Barbie after Barbie after Barbie

Barbie after Barbie after Barbie

Barbie after Barbie after Barbie

There once was a little boy who couldn’t help but behave like a little girl. He loved nothing better than horses, dolls, long hair and the colour red. All he ever wanted to do was play with his My Little Ponies and dress up as a princess. He made a great princess.

The little boy knew in some unarticulated way that he was different from other boys. He knew that people disliked him and his behaviour. But he couldn’t quite understand why, or how to change it. At school he was called names and sometimes other children would hit him or spit on him.

The little boy was very unhappy for someone so young. He grew up with a hole in his heart; an empty space where feelings of isolation and fear flourished. It’s a lonely place for a young child to be, that fringe on the outskirts of the norm. It’s hard to want to be someone you’re not when you’re too young to understand who you are.

Luckily for the little boy, he had four older sisters who loved him.
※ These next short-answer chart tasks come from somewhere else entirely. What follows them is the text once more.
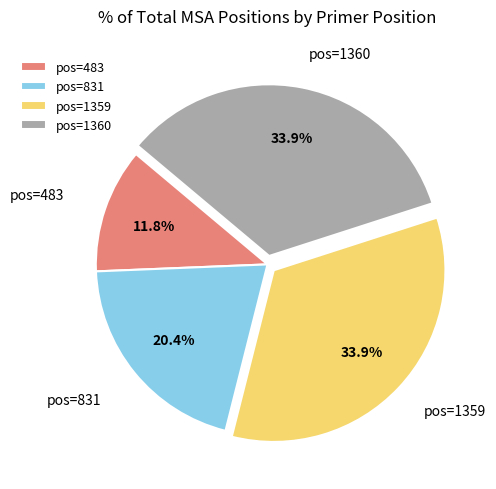

Between pos=483 and pos=831, which is larger?

pos=831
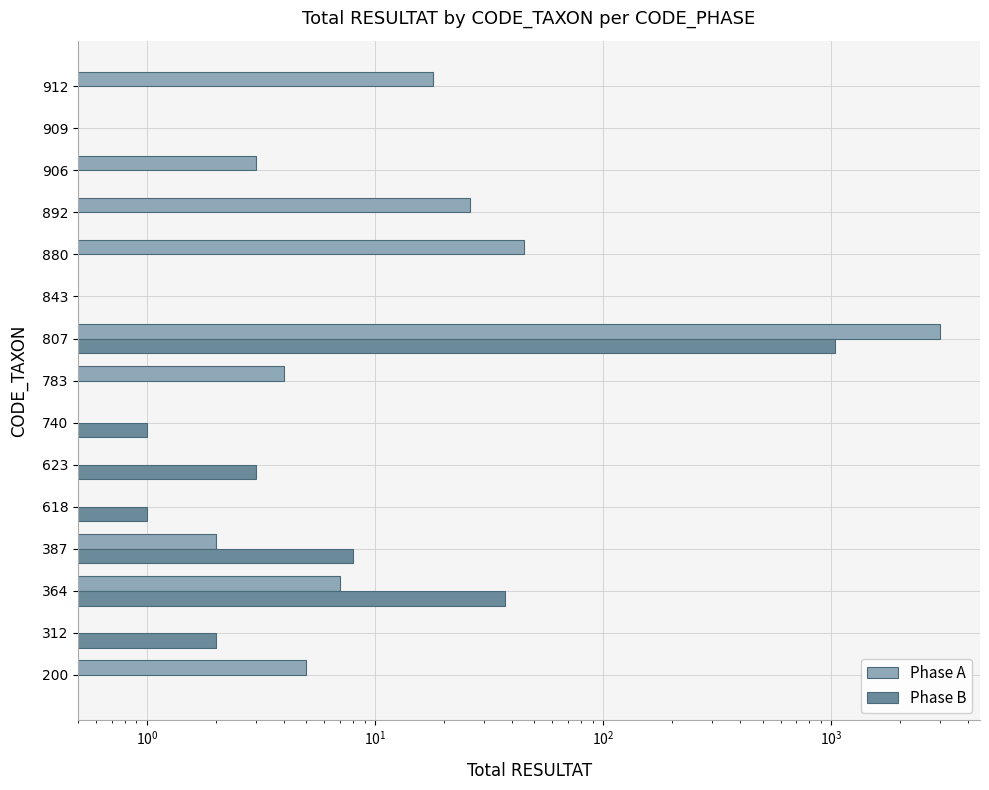

Is the value of Phase A at 740 greater than the value of Phase B at 906?

No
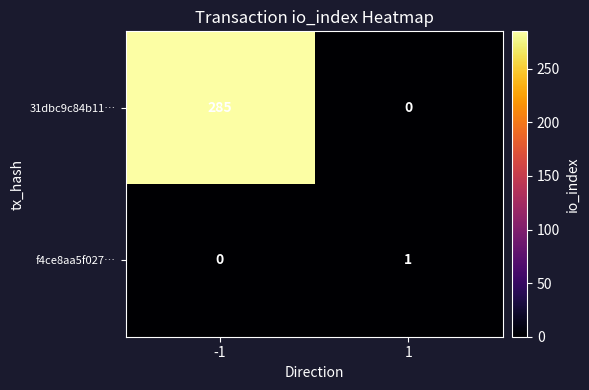

How many positive values does the f4ce8aa5f027… series have?

1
Four kind, warm and beautiful sisters, who loved everything about him, even when he peed their beds. They loved who he was and how he behaved, so if the boy wanted dolls, then that’s what they would buy him. Barbie after Barbie after Barbie.

It was fortunate for the little boy that he had his sisters, because they made him feel like he was okay. He still felt wrong and lonely and that was not going to change for a long, long time. But deep within the hole in his heart, a seed of hope had been planted. If his sisters could love who he was, perhaps he wasn’t entirely bad or broken, just a bit different.

As the boy grew older, he began to understand where the hurt and confusion came from. He discovered a new side to himself and although it took many attempts to accept it, the gift of unconditional love slowly solidified into something strong, defiant and hopeful. Maybe not love for himself, but a certain amount of respect and a willingness to try harder.

He met other people of all ages and walks of life with similar hollows in their self-esteem. He was stunned to find that many of them had grown up natural leaders, fitting in perfectly, with lots of friends at school. And he also discovered that many little boys and girls hadn’t made it. Fear and hate killed them – other people’s and their own. It made him angry as well as grateful.

Angry at those who decide that some people’s love for each other is worthless. Angry at the judgement that ignorant fellow humans will pass, as easily and self-righteously as if they were simply taking a breath or air. But grateful for his sisters, his family, his friends and his life.

This story could be about anyone. Your neighbour’s son, your friend’s daughter, or even your own averagely behaved and perfectly “gender appropriate” child.

Kids don’t have to be girlie boys or tomboys to know in their gut that they are different – and they don’t have to be bullied to sense that their difference is deemed unacceptable. Being popular, beautiful, clever or good at sports can’t plug that hole in a scared child’s heart – nor can religion.

We all came from somewhere; the vast majority of us came from straight, god-fearing parents. We didn’t pick our sexuality up like a bug, or graduate from some kind of homosexual academy, run by a mob of nasty power-gays. We just are who we are and always were…human beings, born of other human beings.

So remember that, all you people who say you want to protect children from harm, but then go on to teach them that some people are worth less than others.

Your son or daughter could be one of those scared, hurting, second class citizens – and the only way to protect kids from that particular mean and lonely place, is by proving to them that every child deserves to be loved for who they are.

And in some cases, lots and lots of Barbies may also help.